Just in time for Halloween, the Washington Post has brought us a horror story about U.S. and U.K. intelligence agencies reading massive amounts of private data directly off of the internal communications infrastructure of U.S. Internet giants Google and Yahoo.
The Post's report reveals that the spy agencies tapped into the internal, private fiber-optic links between the companies' data centers. This gave the spooks a view into corporate and customer data moving between data centers—data that the companies likely didn't encrypt because they viewed these dedicated private links as secure. That means that the private communications of millions of ordinary users, both foreign and domestic, were exposed to surveillance by the intelligence agencies.

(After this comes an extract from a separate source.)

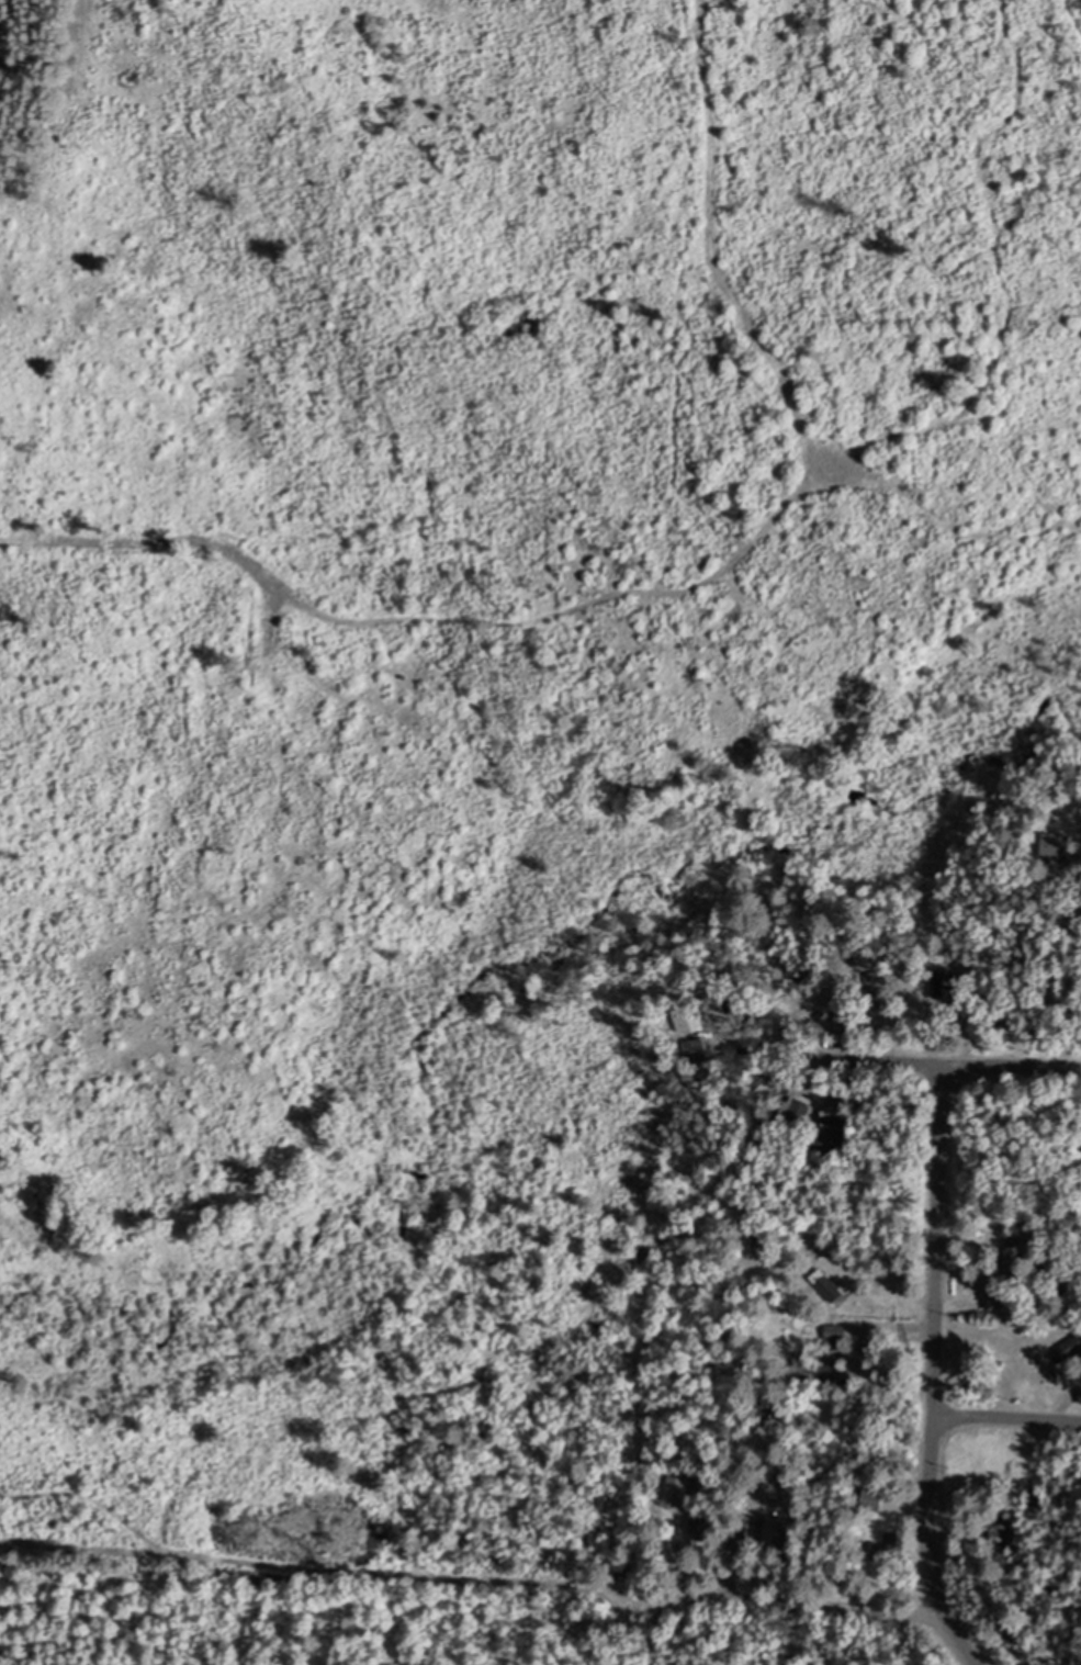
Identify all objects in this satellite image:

A chilling back-of-the-napkin sketch obtained by the Post depicts user data protected by SSL/TLS encryption as it traveled over the public Internet—but unprotected and exposed to spying within the companies' internal infrastructure.
What does this mean for ordinary users?
The story suggests that the user data (including the text of chats and e-mails, as well as metadata about users' relationships and whereabouts) probably was intercepted as it flowed over the private links. There's no way to know exactly whose data was intercepted, but potentially all users of these services—or other services that may have been attacked in the same way—could have had their data monitored.
Google, at least, said last month that it was deploying more encryption internally to protect against this monitoring in the future. In a statement issued today, Google's chief legal officer, David Drummond said, “We have long been concerned about the possibility of this kind of snooping, which is why we continue to extend encryption across more and more Google services and links.” A Yahoo spokesperson said, “We have strict controls in place to protect the security of our data centers, and we have not given access to our data centers to the NSA or to any other government agency.” Yahoo has not yet clarified whether it will take new technical measures to protect against this spying.
Users who used third-party encryption software like OTR to encrypt their messages may have been partially protected because their intercepted communications would still have been encrypted as they transited the companies' internal networks.
The materials published by the Post suggest that the SSL/TLS encryption used to protect users' data on sites that use HTTPS provides privacy and security benefits: the author of the spooky napkin sketch implicitly regards it as non-trivial for NSA to remove this encryption. That's why NSA would rather go around it and try to access our communications after they've already been decrypted.
What should technology companies do about this kind of monitoring?
This reporting goes to show that the intelligence agencies are sophisticated attackers that are prepared to find and take advantage of the weakest link in a chain of protections. So companies need to examine the entire set of protections that apply across their infrastructure, to identify and address the weak links. One specific precaution that would be valuable for companies with their own distributed data centers is to ensure that they're using state-of-the-art VPNs or link encryption between their facilities. Indeed, encryption even between the devices within a data center may be an important precaution if the routers and switches connecting those devices can be targeted with malware—though such attacks don't appear to be part of the monitoring revealed by the Post.
These attacks remind us that there are many ways that a network can be untrustworthy, and that encryption is the main technology we have for keeping data safe on untrustworthy networks. Now is a great time to think about how we can use more encryption and make sure that we're using it correctly.